START

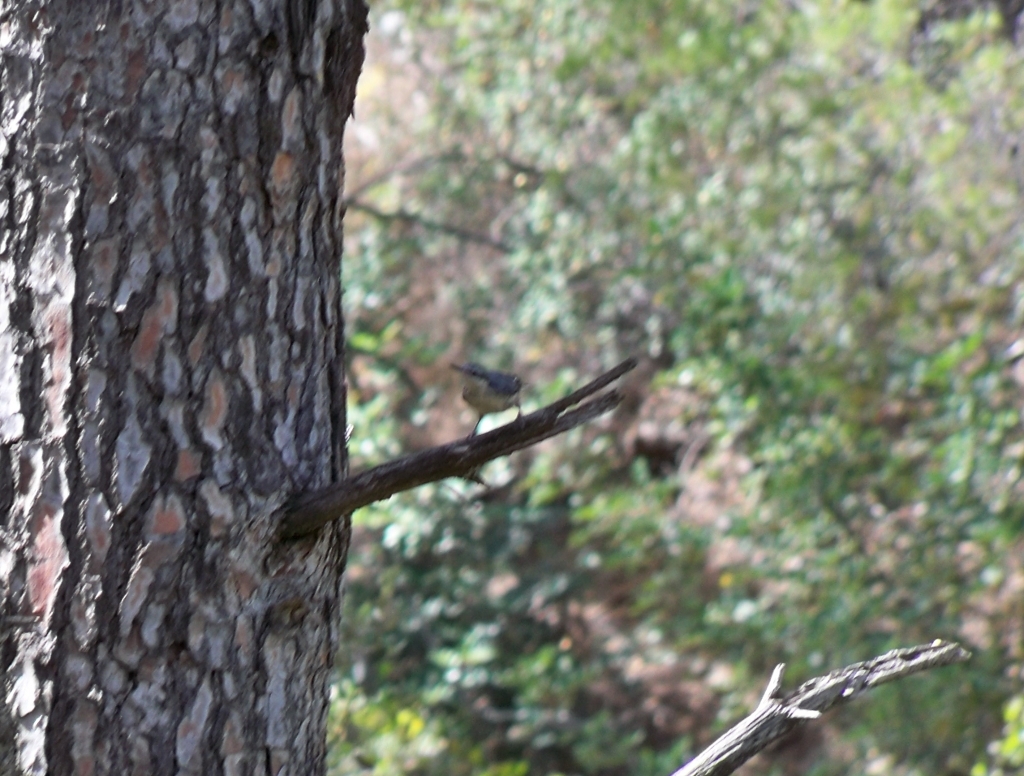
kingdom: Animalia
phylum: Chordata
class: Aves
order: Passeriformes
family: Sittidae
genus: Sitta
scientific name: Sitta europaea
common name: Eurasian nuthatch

END

# [What you will do]
Can you retype every line of the rows above word for word, leaving out the pictures?

# [Full answer]
kingdom: Animalia
phylum: Chordata
class: Aves
order: Passeriformes
family: Sittidae
genus: Sitta
scientific name: Sitta europaea
common name: Eurasian nuthatch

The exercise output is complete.